All the while praising to the high heavens the
great triumph of imagination the books
to them represent. Which praise bespeaks
1) a lack of imagination
2) a paucity of meaningful experience, and
3) quite probably, Asperger’s Syndrome.
Granted, reading may well be the last bastion
of the poorly socialized, but we will not have
you and your legion of mutants appoint Tolkien
its king. Not as long as there are writers
capable of presenting a world view that asks
us as readers to re-examine our own and imagine
something better. Or something.
Squall says
Tolkien has made me re-examine the world we live in, regularly; his insights into the paucity of culture ever since we apparently forgot that there is ASG and PFE (Absolute Supreme Good and Pure Fscking Evil) never ceases to amaze.
Rather than speaking on minor issues such as “sexual self-discovery” (I suggest fscking women, myself…but then, that’s only the way I lean, being a male: I’m sure females often have other ideas) or airy “ruminations” on where a society which includes as many narcotics and shallow entertainment options as ours does is actually going (Should be obvious: glance downward, please; no, below the basement, way below. Now, next question?), Tolkien material dares to claim one thing above all else: “It is not who you are underneath, but what you do, that defines you.” Though that’s a Batman quote (guy who got royally PISSED that society and law enforcement did NOTHING to save his parents, and so embraces vigilantism…and more power to him, by the way), it certainly applies here.
Turin wanted to escape his destiny, but his actions always spoke of Pride; hmm, I wonder if anyone writing articles like these would have any experience with that word. No? Heh…I didn’t think so. He claims to want to do good, and the Noble, Right Thing, but ever so often, Nobility’s actions for Good are usually rather Nobility’s actions for Self. Selfishness, Pride…..no, nothing having to do with modern culture.
On the subject of “imaginary creatures,” you’re just lashing out at the notion of any form of life that is not, in fact, human. Isn’t that something called Ethnocentricism, these days? Like, something that Official, Politically Correct Culture claims to be…bad? I had just wondered… Also, isn’t the perceived necessity of “saying something about us, and about our society” basically the idea that stories can’t be interesting in their own right, which is like saying oceanography should be studied in order to dominate and control the seas, not to ‘merely’….enjoy…learning it…? Maybe…??
Tolkien wrote about people like that, actually; wrote plenty. He seemed to claim in one Middle-earthen work that they were PFE, all the way. Go figure: Turin acts like that a lot, too, and he’s the main character of The Children of Hurin.

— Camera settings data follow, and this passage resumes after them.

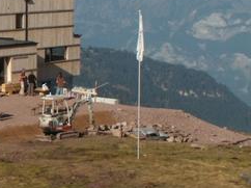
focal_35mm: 127
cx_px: -48
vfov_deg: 11.7
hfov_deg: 15.0
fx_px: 920
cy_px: 84
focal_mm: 7.98
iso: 50
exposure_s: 1/200
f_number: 8
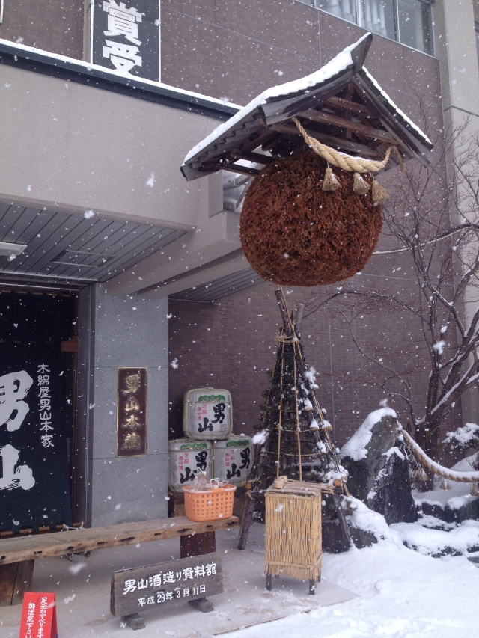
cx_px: 240
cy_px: 319
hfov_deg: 40.7
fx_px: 646
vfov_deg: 52.6
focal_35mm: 35
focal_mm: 4.28
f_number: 2.4
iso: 64
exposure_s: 1/536
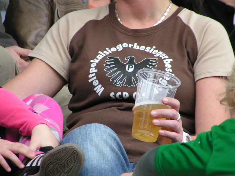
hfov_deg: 5.2
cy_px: 88
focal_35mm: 380
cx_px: 118
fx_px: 2580
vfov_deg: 3.9
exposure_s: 1/250
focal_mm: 58
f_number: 3.5
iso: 200
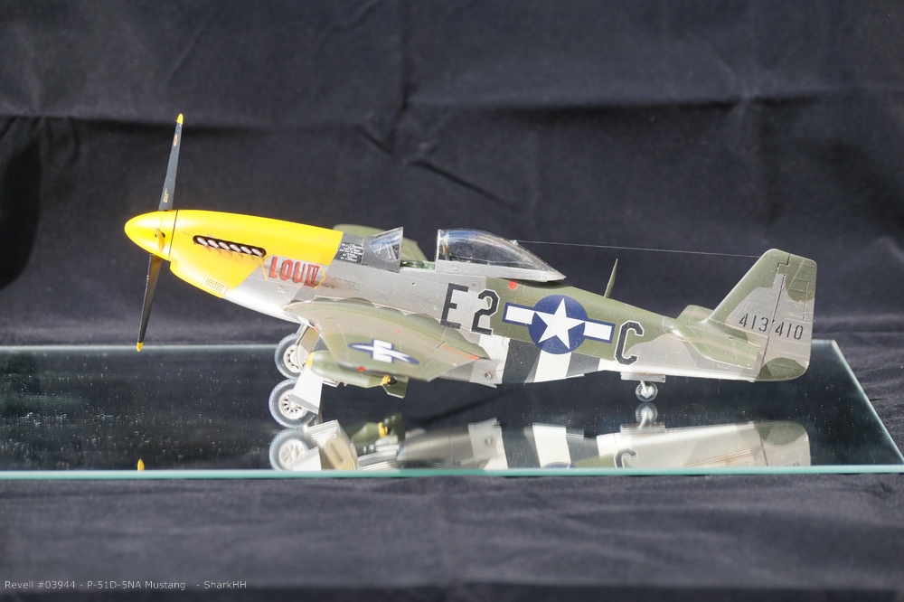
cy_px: 301
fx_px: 4518
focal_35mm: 180
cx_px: 452
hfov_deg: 11.4
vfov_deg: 7.6
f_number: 5.6
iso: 100
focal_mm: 120
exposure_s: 1/320
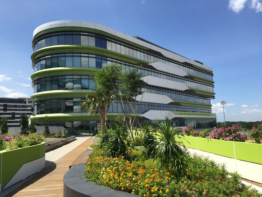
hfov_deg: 61.7
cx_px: 131
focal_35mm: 29
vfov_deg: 48.2
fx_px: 219
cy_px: 98
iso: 32
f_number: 2.2
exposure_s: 1/1799
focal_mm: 4.15
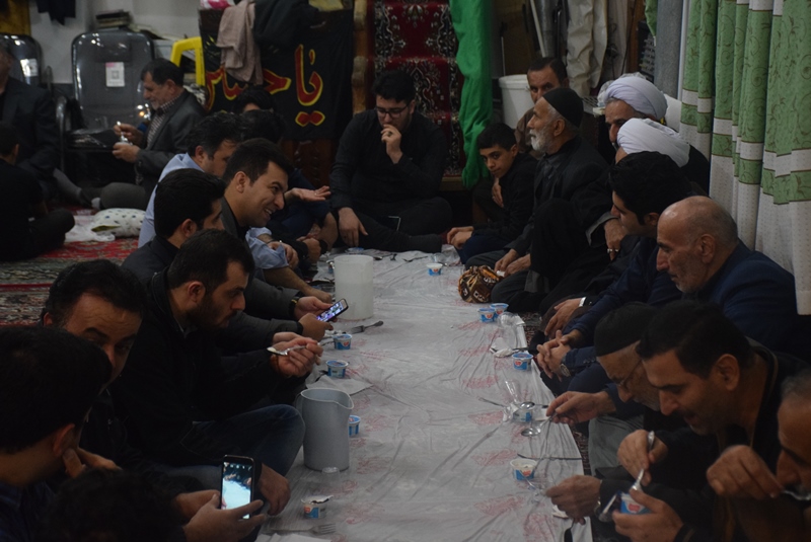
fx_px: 1691
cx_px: 406
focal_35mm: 75
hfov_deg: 27.0
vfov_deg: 18.2
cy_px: 271
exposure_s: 1/125
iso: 2500
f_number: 4.8
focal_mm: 50
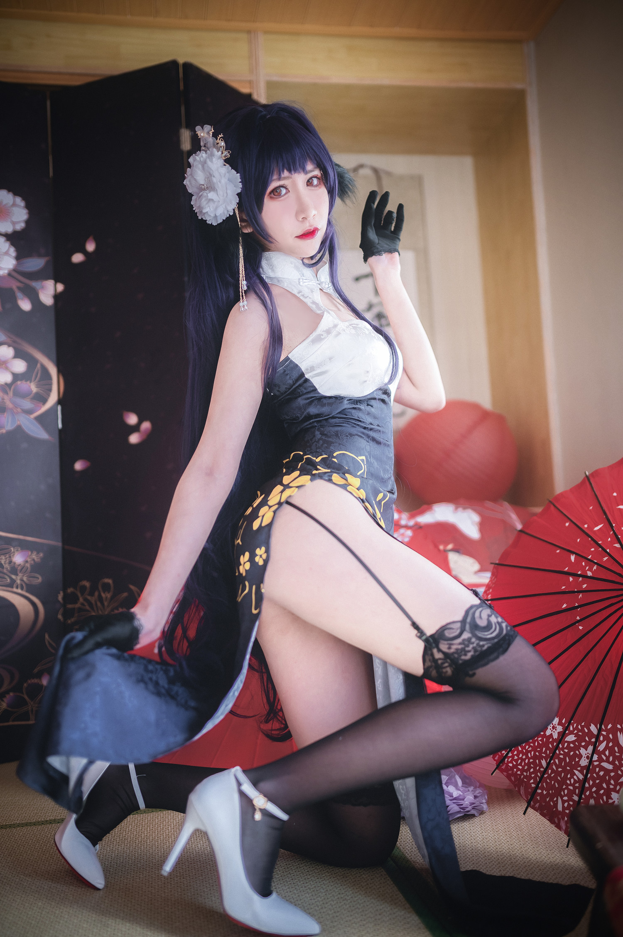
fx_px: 910
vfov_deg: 54.5
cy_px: 468
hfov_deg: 37.8
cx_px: 312
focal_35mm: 35
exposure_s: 1/250
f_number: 1.4
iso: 100
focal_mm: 35
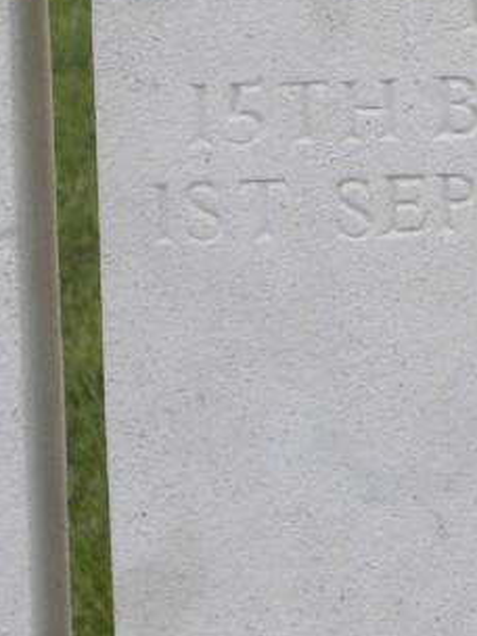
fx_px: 4648
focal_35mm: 253
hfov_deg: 5.8
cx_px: 768
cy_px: -65
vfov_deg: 7.8
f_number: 4
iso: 64
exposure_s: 1/123
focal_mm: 13.4
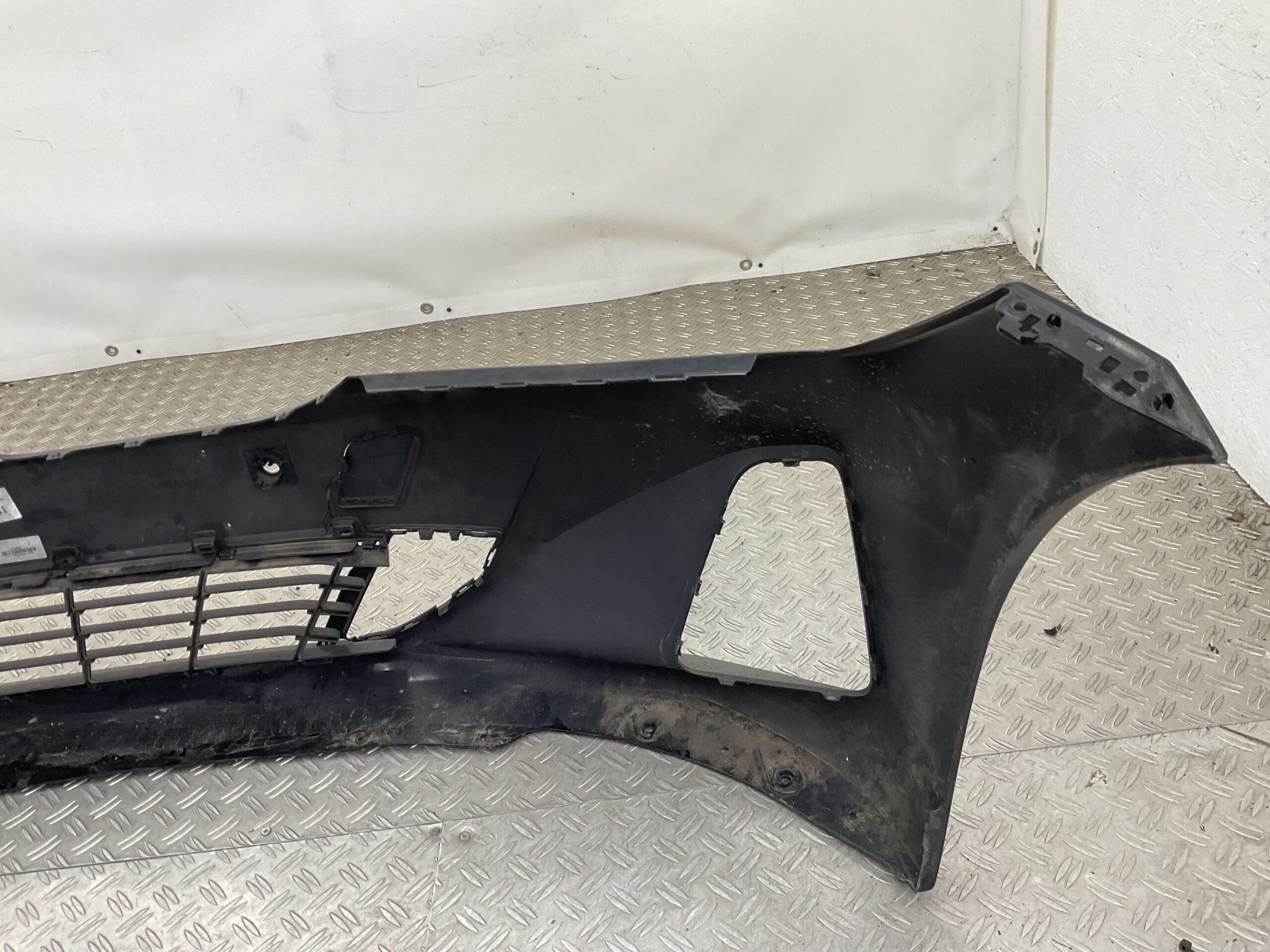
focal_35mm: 29
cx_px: 635
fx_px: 1064
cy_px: 476
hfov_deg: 61.7
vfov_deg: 48.2
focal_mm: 3
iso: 25
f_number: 1.8
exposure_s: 1/100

Boring people. You mean people who aren’t titilated by stories of sexual self-discovery (can’t tell you how many times I’ve yawned through such movies), or decrying (translate: nonviolently protesting) the vulgar excesses of a society on steroids (they’re not going to listen, so long as it doesn’t threaten to kill THEM; the camera’s on THEM, after all, baby…)? Here’s my last suggestion: arm yourselves for bloody revolution, if you actually want real change. It happened in Tolkien, it happened with the fall of the Roman Empire, and I think it’s happened a few other times every now and then.
Oh, and incidentally: Tolkien writes in High English, not in eubonics; that might be why you don’t like him much.
Ever cordially yours,
“Squall”
Patriot
slo says
Worst biased writer EVER!!! And this is from neutral point of view.
John Wain says
Ho ho ho! That was some comment, C J, it really was. I had a good laugh now and then, but I, happening to be of those ‘gay’ enough to read Tolkien (as you in your own words described), think that you are beating about the bush. Oh well! some have to do this too, ours is a free world, but you might do some harm in having such a strongly negative review. Some people might really believe you, and oh! that would be scary!
Really, people, read Tolkien, he’s great, albeit somewhat difficult. Make up your mind on “The Children of Hurin” after completing it. After all, it’s about a quarter of “The Lord of the Rings”, it couldn’t be such a diificult job to get to the end.